Durant ces 30 années, aucun grand procès contestant frontalement la metric-compatibility elle-même n’a été signalé.


Entre-temps, la ligne de front des litiges s’est déplacée du « design des caractères » vers le « fichier de police ». Le fait que le dessin des caractères lui-même ne soit pas protégé par le droit d’auteur a été clarifié (Cour suprême de Corée, 1996 ; États-Unis, Monotype v. Bitstream, 2003), et le centre de gravité s’est déplacé vers la protection du fichier de police en tant qu’œuvre logicielle (Cour suprême de Corée, 2001, 99da23246).

Une partie du business des règlements amiables pratiqué par certains cabinets juridiques en Corée repose précisément sur cette nouvelle ligne de front. Le schéma standard est : « Le dessin des caractères, on ne peut de toute façon pas le viser, mais n’avez-vous pas touché au fichier ? »
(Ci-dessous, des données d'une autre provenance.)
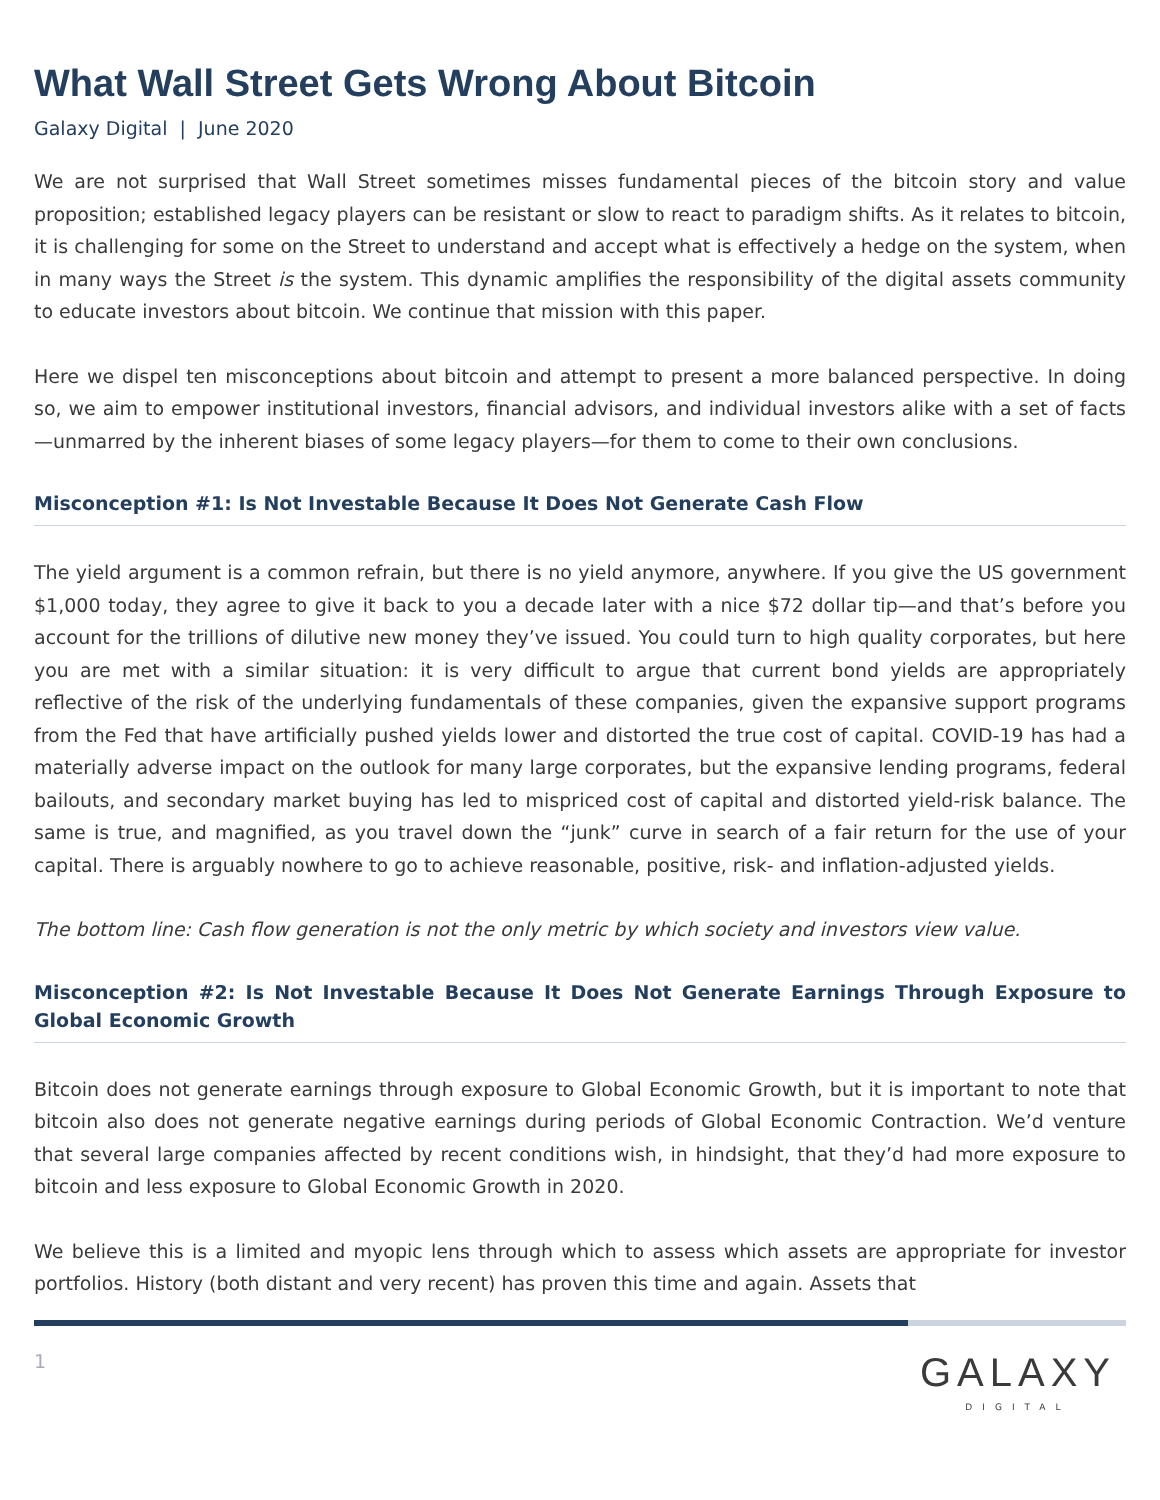What Wall Street Gets Wrong About Bitcoin
Galaxy Digital | June 2020
We are not surprised that Wall Street sometimes misses fundamental pieces of the bitcoin story and value proposition; established legacy players can be resistant or slow to react to paradigm shifts. As it relates to bitcoin, it is challenging for some on the Street to understand and accept what is effectively a hedge on the system, when in many ways the Street is the system. This dynamic amplifies the responsibility of the digital assets community to educate investors about bitcoin. We continue that mission with this paper.
Here we dispel ten misconceptions about bitcoin and attempt to present a more balanced perspective. In doing so, we aim to empower institutional investors, financial advisors, and individual investors alike with a set of facts—unmarred by the inherent biases of some legacy players—for them to come to their own conclusions.
Misconception #1: Is Not Investable Because It Does Not Generate Cash Flow
The yield argument is a common refrain, but there is no yield anymore, anywhere. If you give the US government $1,000 today, they agree to give it back to you a decade later with a nice $72 dollar tip—and that’s before you account for the trillions of dilutive new money they’ve issued. You could turn to high quality corporates, but here you are met with a similar situation: it is very difficult to argue that current bond yields are appropriately reflective of the risk of the underlying fundamentals of these companies, given the expansive support programs from the Fed that have artificially pushed yields lower and distorted the true cost of capital. COVID-19 has had a materially adverse impact on the outlook for many large corporates, but the expansive lending programs, federal bailouts, and secondary market buying has led to mispriced cost of capital and distorted yield-risk balance. The same is true, and magnified, as you travel down the “junk” curve in search of a fair return for the use of your capital. There is arguably nowhere to go to achieve reasonable, positive, risk- and inflation-adjusted yields.
The bottom line: Cash flow generation is not the only metric by which society and investors view value.
Misconception #2: Is Not Investable Because It Does Not Generate Earnings Through Exposure to Global Economic Growth
Bitcoin does not generate earnings through exposure to Global Economic Growth, but it is important to note that bitcoin also does not generate negative earnings during periods of Global Economic Contraction. We’d venture that several large companies affected by recent conditions wish, in hindsight, that they’d had more exposure to bitcoin and less exposure to Global Economic Growth in 2020.
We believe this is a limited and myopic lens through which to assess which assets are appropriate for investor portfolios. History (both distant and very recent) has proven this time and again. Assets that
1
GALAXY
DIGITAL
Les documents administratifs coréens dépendent de Hancom Office, et beaucoup utilisent les fichiers de polices installés avec Hancom Office. Depuis les années 2020, plusieurs projets open source sont apparus pour lever cette dépendance, et avec rHWP en 2026, le développement open source autour de HWP et les discussions à ce sujet deviennent encore plus actifs.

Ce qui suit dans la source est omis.